I want so much to say yes, but I would rather make sure that everything is wrapped up tightly by 4.3

Not BSing with promises and getting the message out there about what v4 is trying to do different than v3 is very important. Both to the specialized press/web media and to the non free software using public.
(I turn off the eye candy for personal use but ALWAYS leave it on for my newbie friends/Mac users).
We need a spreadfirefox grassroots campaign.

The message is not getting out there.

And there are many childish technologists like SJVN who wont be back to KDE 4 for quite some time because they thought KDE4.04 is something that it wasnt.

Dont blame others for this misconception, look inwards.

If a tree falls in a forrest and no one hears it, does it still make a noise?

by ETN (not verified)

Hi, is there any application that helps mith the migration of settings like shortcuts, Bookmarks, Kontact data (mail, pop/imap/smtp conf., ...), Kwalletmanager data, ... ?

by Kevin Krammer (not verified)

I think this will happen automatically, since the files are basically the same and content changes are handled through an update script mechanism.

by Adrian Baugh (not verified)

It doesn't, at least with a kubuntu hardy installation with kde3.5 and kde4.1 beta2 coexisting. At least not with bookmarks, kdewallet data or email account settings, though most of my mailboxes do seem to be recognised.

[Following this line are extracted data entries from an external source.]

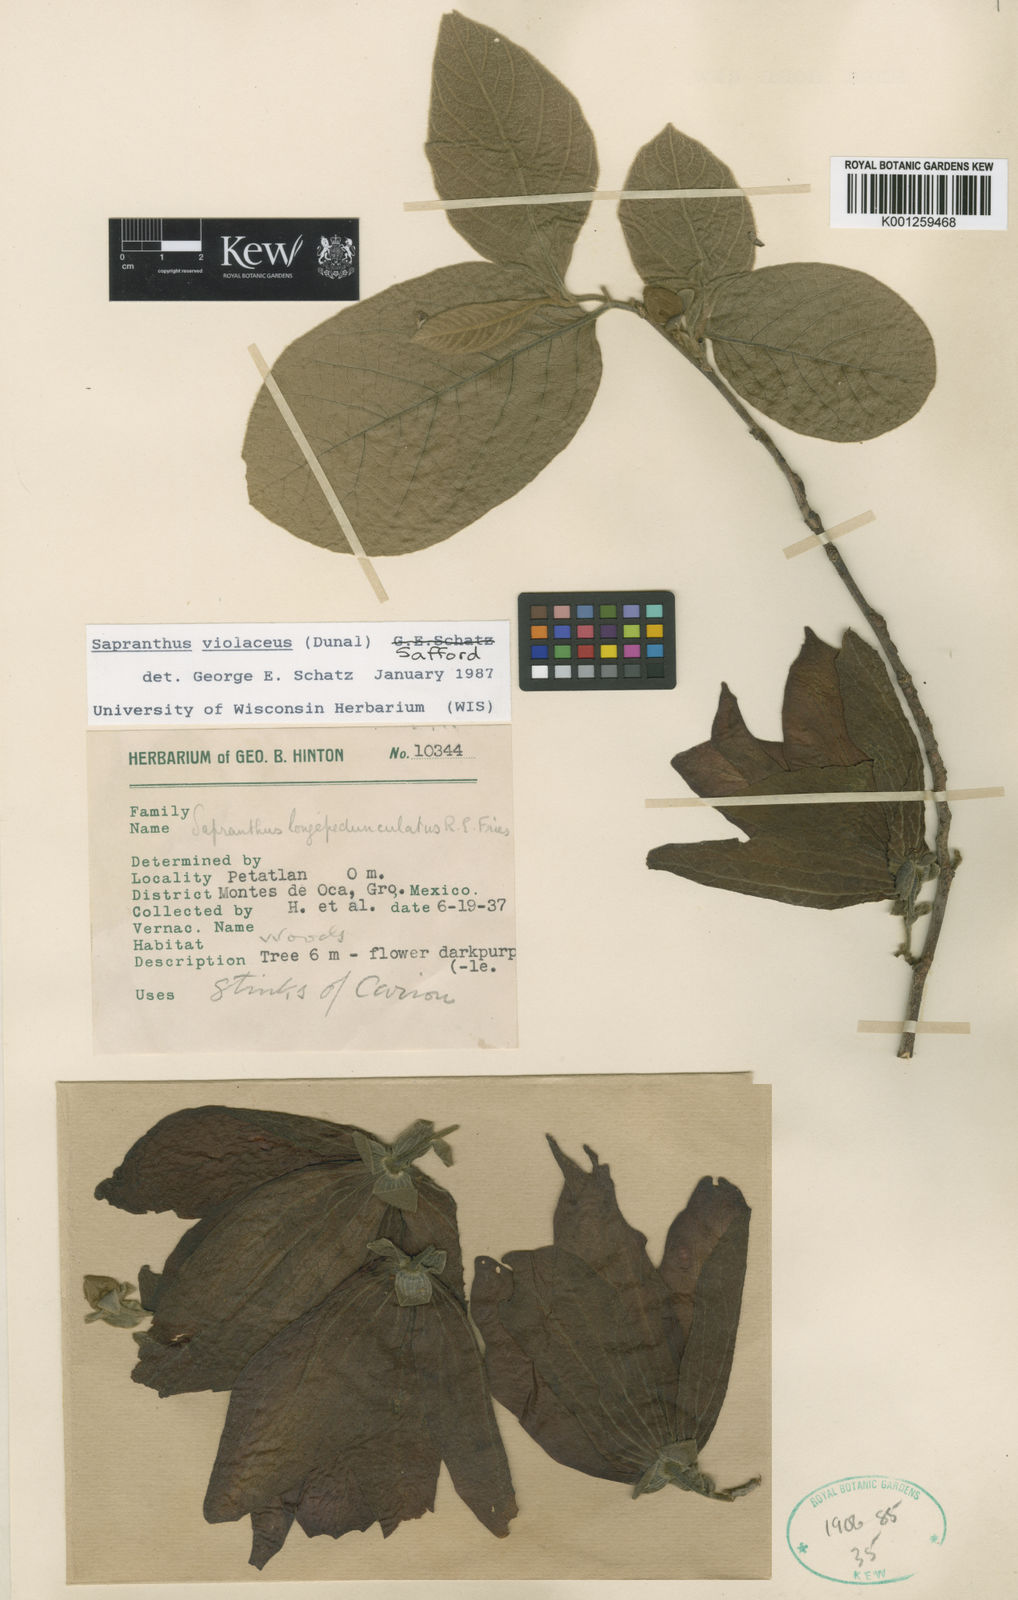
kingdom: Plantae
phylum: Tracheophyta
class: Magnoliopsida
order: Magnoliales
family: Annonaceae
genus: Sapranthus
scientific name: Sapranthus
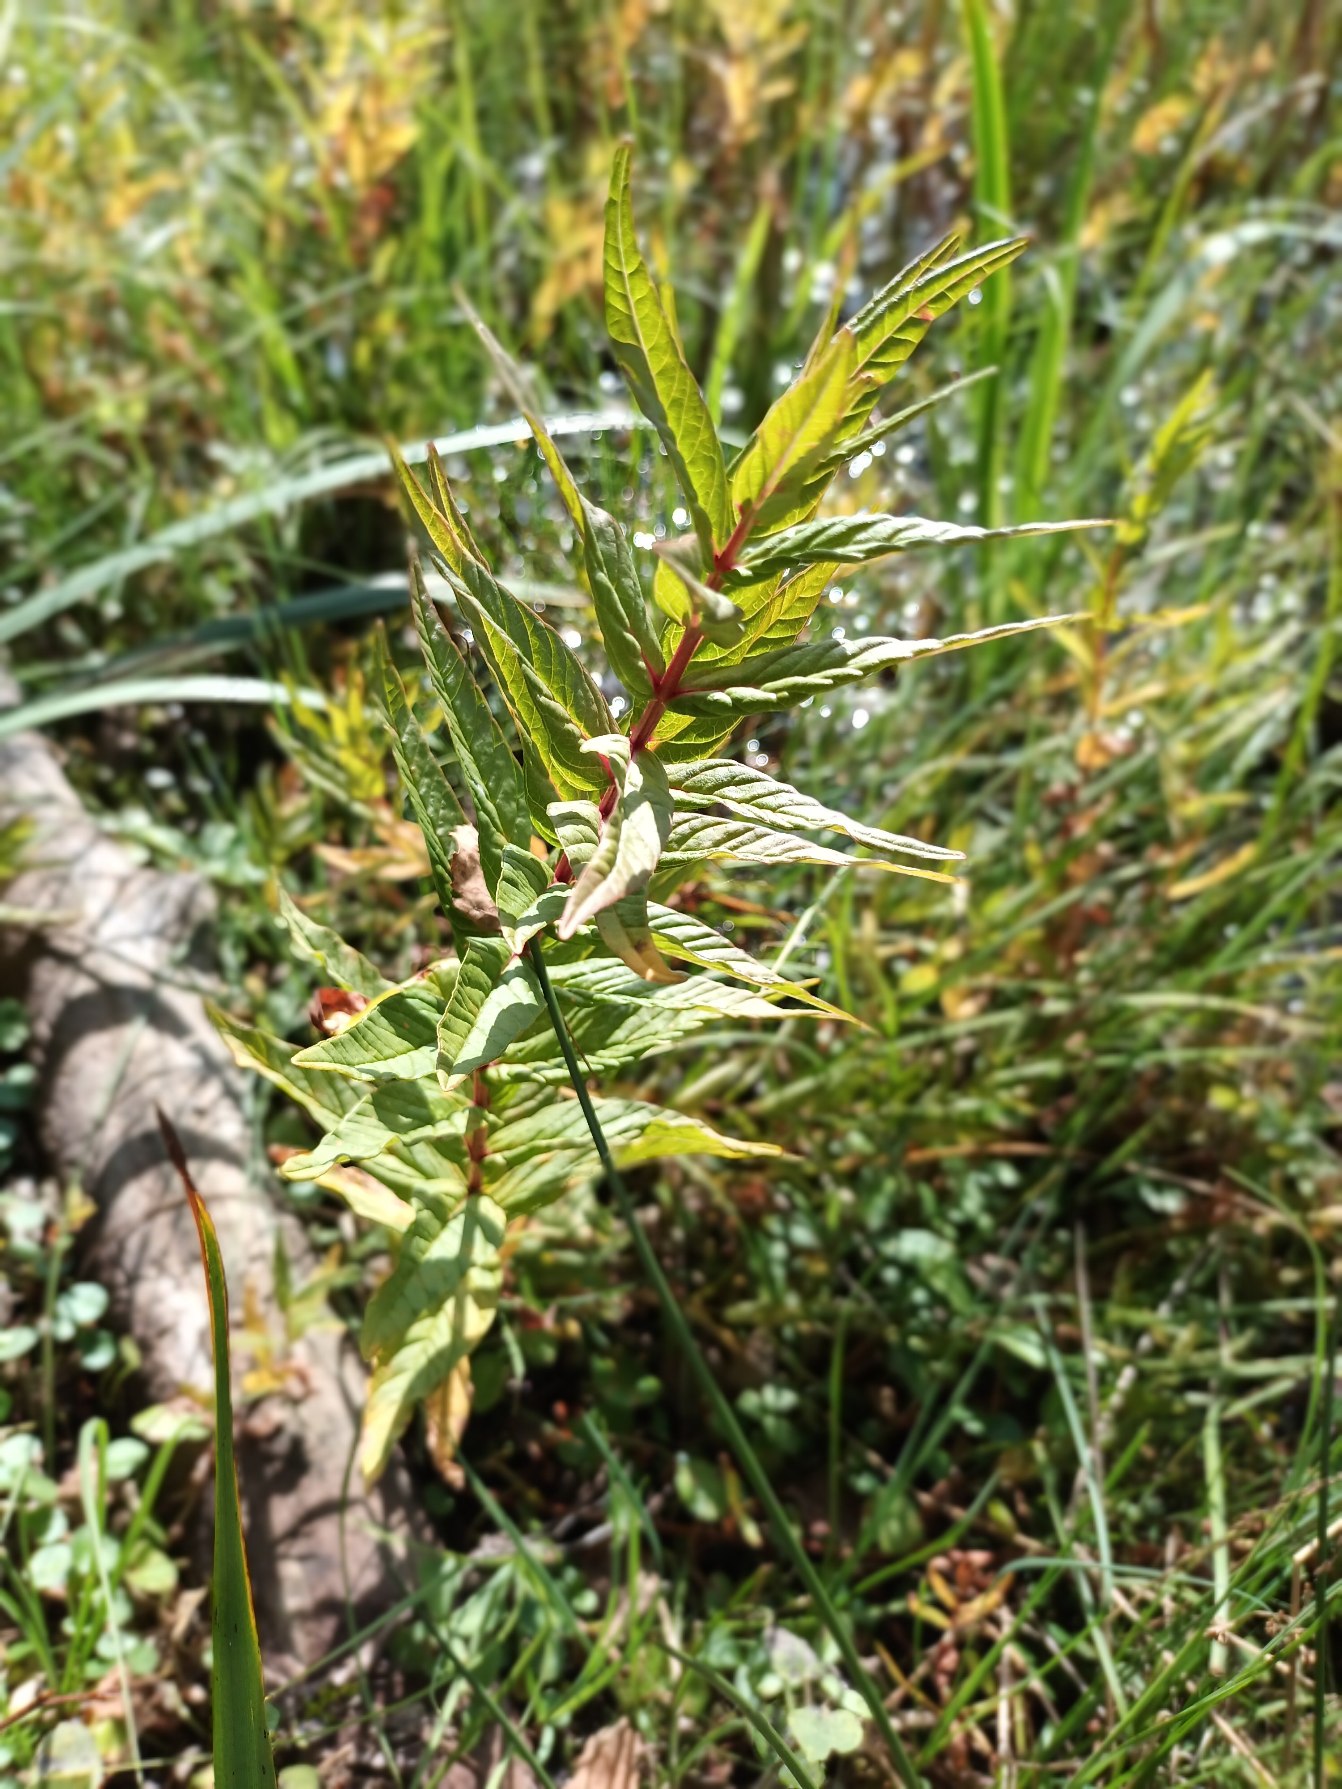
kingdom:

by Darkelve (not verified)

Thanks for the link to the article, I love the articles on PolishLinux.

I agree with the article in one point: the lack of a option to change the position of the applets in the taskbar.

Does anyone knows when this will be implemented?

Thanks.

It will be implemented, but probably not for 4.1 as it is in feature-freeze.

by Stefan Majewsky (not verified)

The main question (apart from what it takes to implement that) is whether moving items on the panel is considered a feature or if this function missing is considered a bug.